Where in the data below does the word "finish" appear? Copy every line that has it.

** Opening DATASET EXCERPTS block **

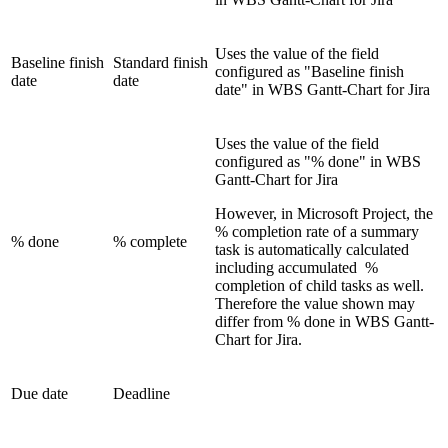
Uses the value of the field
Baseline finish
Standard finish
configured as "Baseline finish
date
date
date" in WBS Gantt-Chart for Jira
Uses the value of the field
configured as "% done" in WBS
Gantt-Chart for Jira
However, in Microsoft Project, the
% completion rate of a summary
% done
% complete
task is automatically calculated
including accumulated %
completion of child tasks as well.
Therefore the value shown may
differ from % done in WBS Gantt-
Chart for Jira.
Due date
Deadline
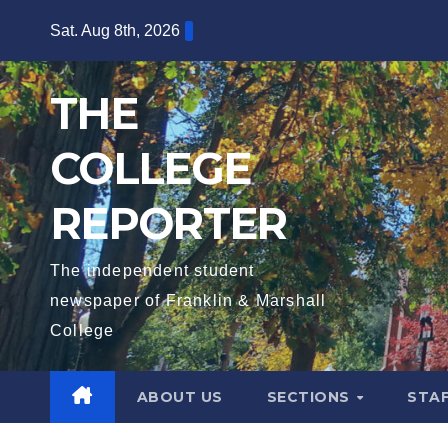
Skip
Sat. Aug 8th, 2026
to
content
THE
COLLEGE
REPORTER
The independent student
newspaper of Franklin & Marshall
College
ABOUT US
SECTIONS
STA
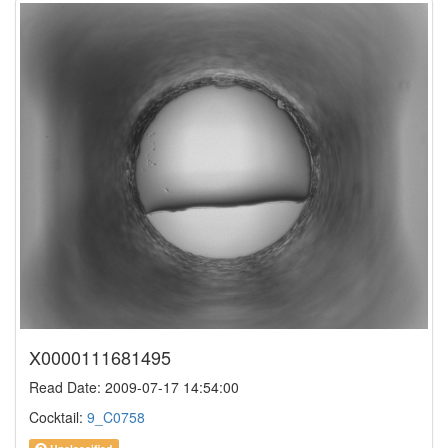
X0000111681495
Read Date: 2009-07-17 14:54:00
Cocktail:
9_C0758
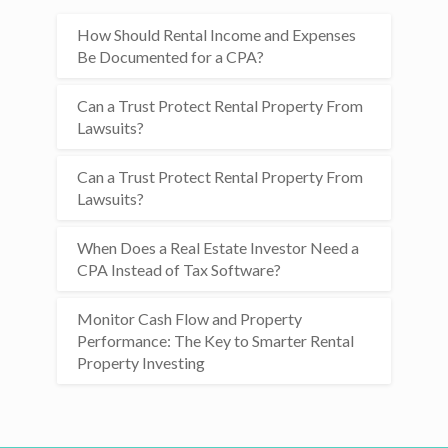
How Should Rental Income and Expenses
Be Documented for a CPA?
Can a Trust Protect Rental Property From
Lawsuits?
Can a Trust Protect Rental Property From
Lawsuits?
When Does a Real Estate Investor Need a
CPA Instead of Tax Software?
Monitor Cash Flow and Property
Performance: The Key to Smarter Rental
Property Investing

** Closing DATASET EXCERPTS block **

EXERCISE RESPONSE:
Baseline finish
Standard finish
configured as "Baseline finish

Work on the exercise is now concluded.